The deformed contour plots for shear stress of the panels are shown in Figure 7. For large values of the second moment of area, the shear stress inside the panel becomes constant. The same applies to the other stress components. It is also notable that the edges of the shear panel do not remain straight for low second moments of area.

4. Discussion

The comparison of the analytical solution with the FEM reference model confirms that the rectangular shear panel behaves as expected in the stiffness and stress distributions for large axial stiffness of the bars. However, for low axial stiffness, increased elongations of the bars introduce additional stresses that are not considered in the shear panel theory, as the compatibility conditions between panel and bars are neglected. This observation is consistent with the validity condition for the 1D shear panel, as defined in Equation (1). Furthermore, the normal and shear stresses are decoupled, leading to no contraction of the panel under shear loading.

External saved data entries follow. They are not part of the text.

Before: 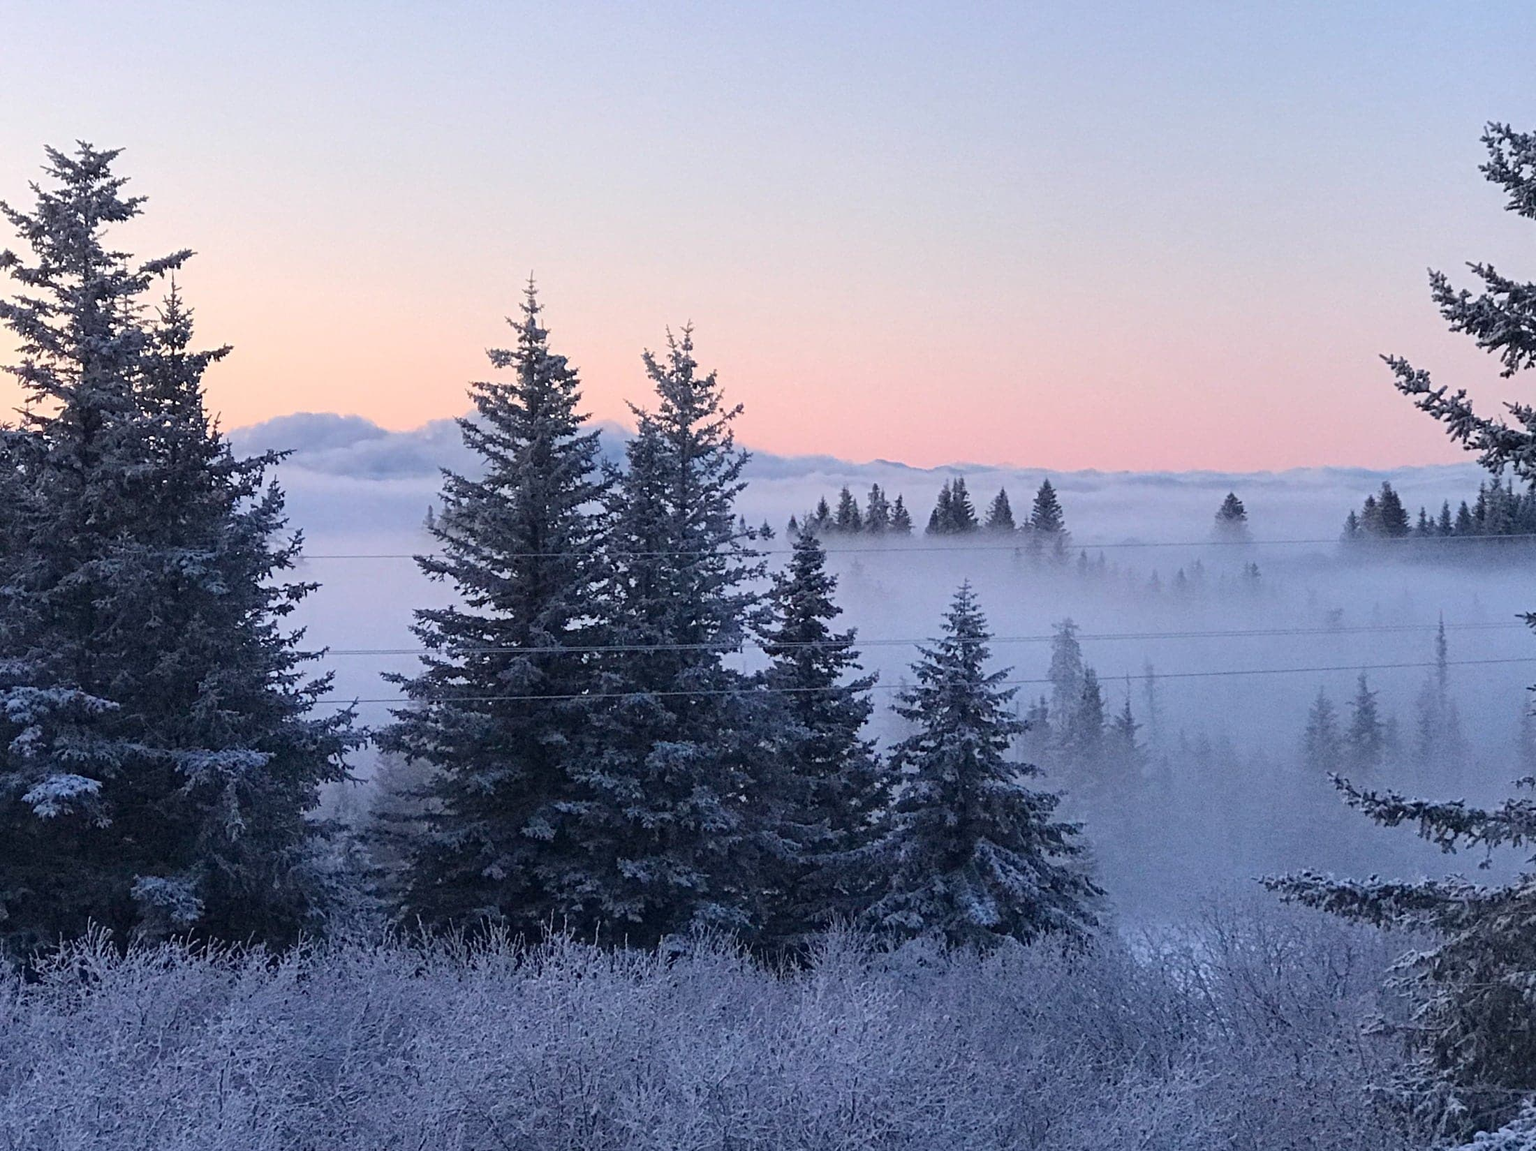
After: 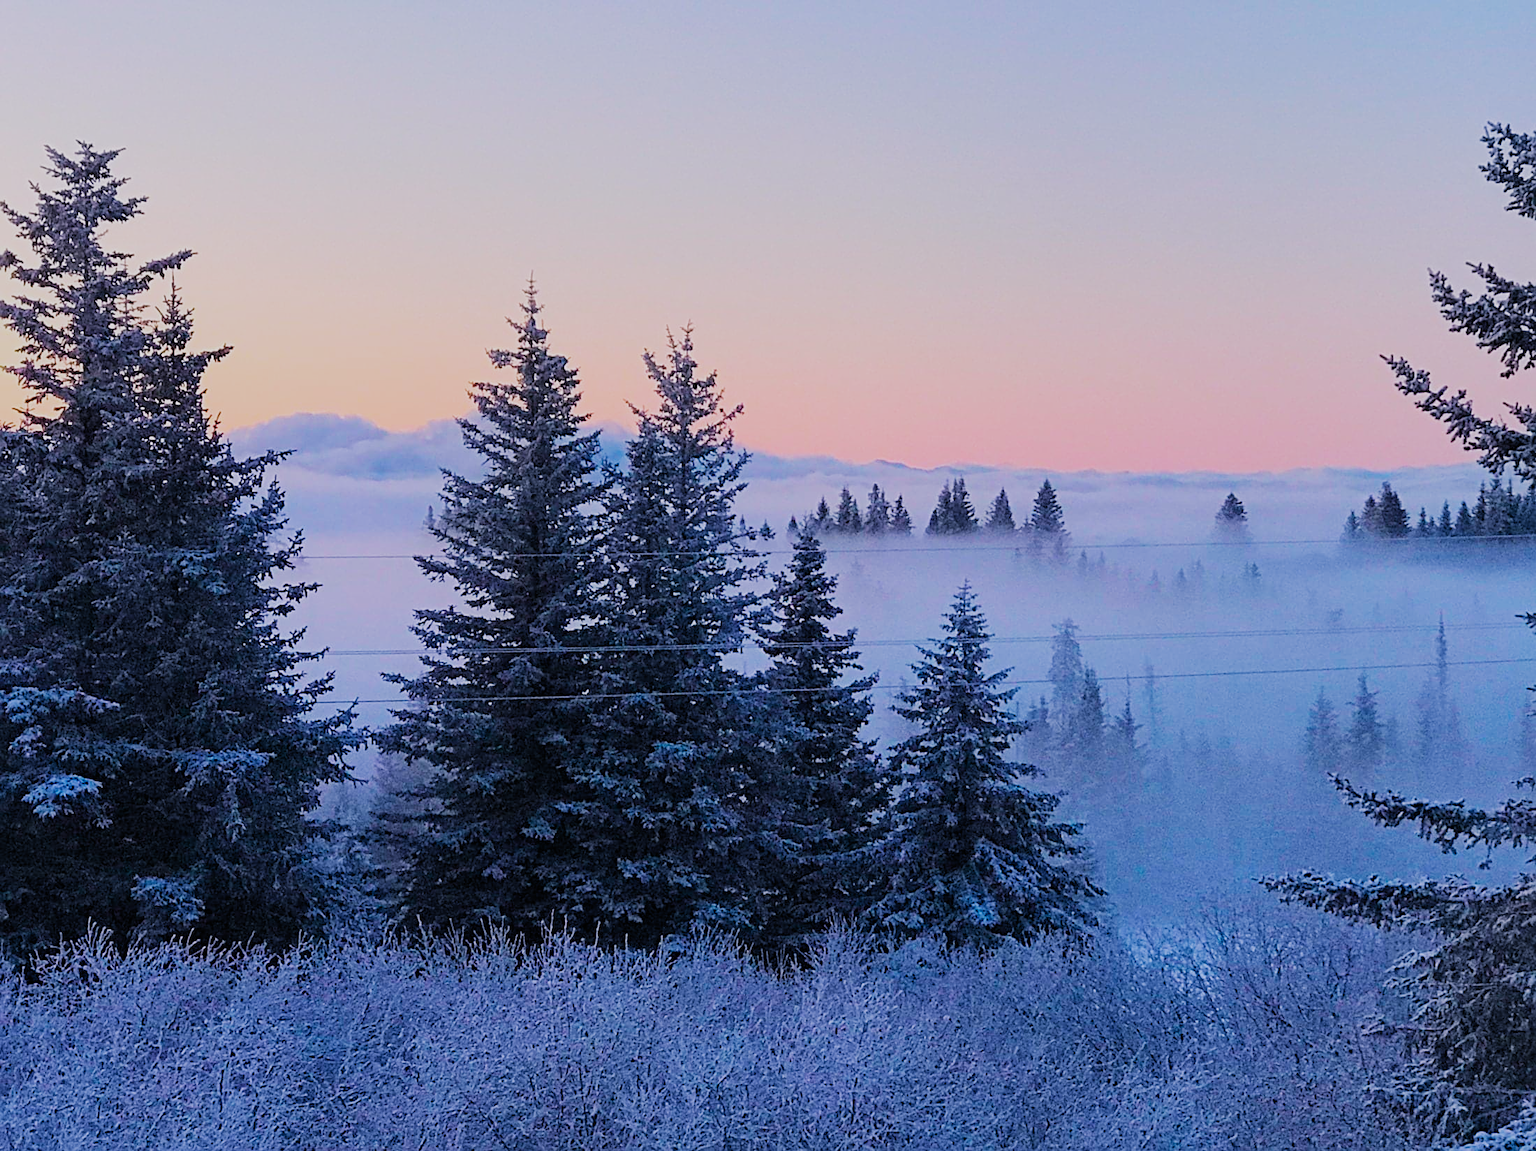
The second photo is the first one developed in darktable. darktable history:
sharpen: on, module defaults
color balance rgb: highlights gain › chroma 1.526%, highlights gain › hue 307.53°, linear chroma grading › highlights 99.292%, linear chroma grading › global chroma 23.468%, perceptual saturation grading › global saturation 0.48%, perceptual saturation grading › mid-tones 11.303%
filmic rgb: black relative exposure -7.65 EV, white relative exposure 4.56 EV, hardness 3.61, contrast 1.053, preserve chrominance no, color science v5 (2021), contrast in shadows safe, contrast in highlights safe
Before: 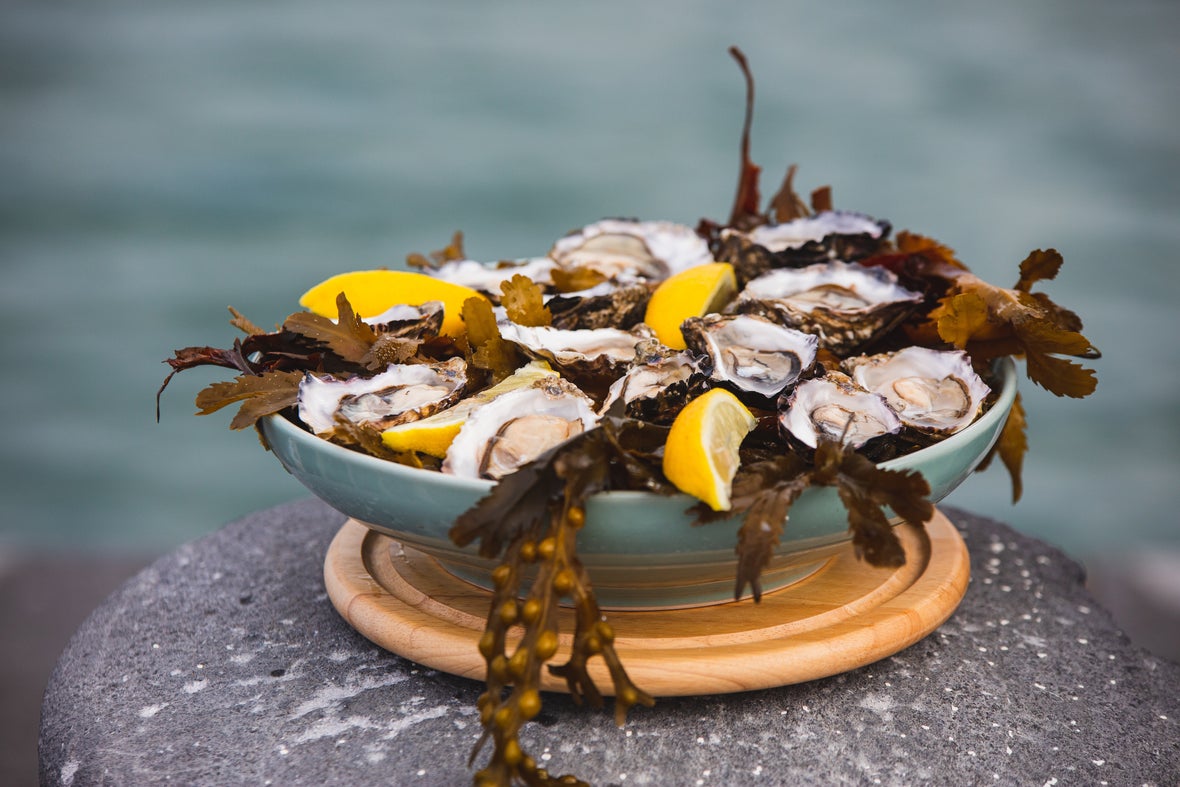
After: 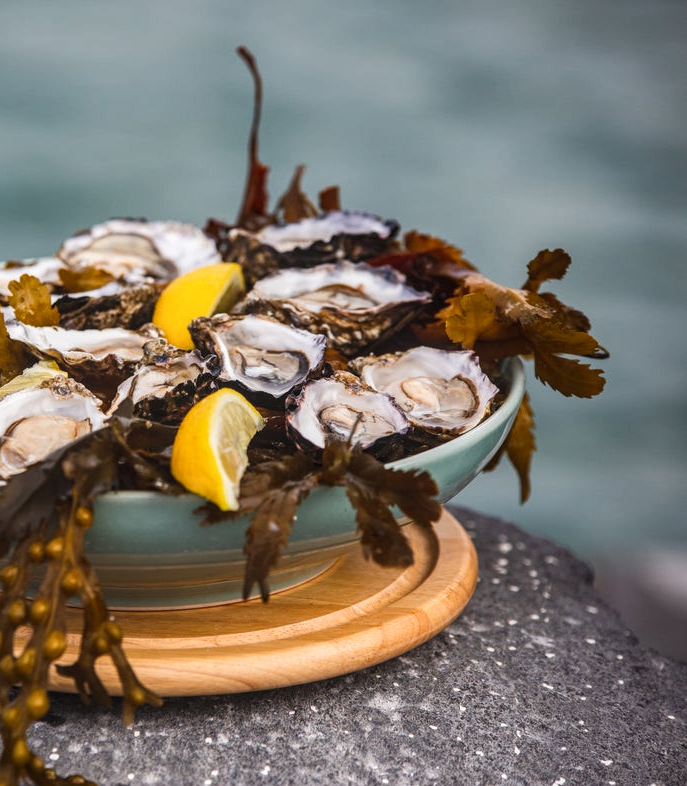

The parameter studies of the parallelogram panel showed that the stress state inside the shear panel as well as the stiffness behaviour do not conform to the analytical solution. In contrast to the rectangular panel, shear stresses in the parallelogram panel are coupled with normal stresses, as described in Equation (2), causing the panel to contract under shear loading. The shear panel theory has no compatibility conditions, allowing free contraction without inducing stresses. However, the presence of stiff bars restricts this contraction, inducing additional stresses. Consequently, the assumptions regarding the stress state, particularly pure shear along the panel edges, are invalid. Additionally, a high bending stiffness of the bars is required to ensure compatibility between adjacent panels. In a real structure, adjacent shear panels can create an apparent high bending stiffness by cancelling out normal stresses, as seen in diagonal tension beams [21,22].

5. Conclusions

This study showed that the assumptions of the rectangular shear panel cannot be directly transferred to the parallelogram shear panel, as the coupling of normal and shear stresses introduces additional compatibility issues. The stress state as well as the stiffness behaviour are not accurately described through the assumptions. Therefore, caution must be exercised when using the shear panel theory for non-rectangular shear panels. Based on the findings, the shear panel theory for the parallelogram panel should reformulated. Further studies should investigate the concept of smeared properties for structures where the normal stiffness of the bars is not significantly greater than that of the panel, as is often the case in real structures.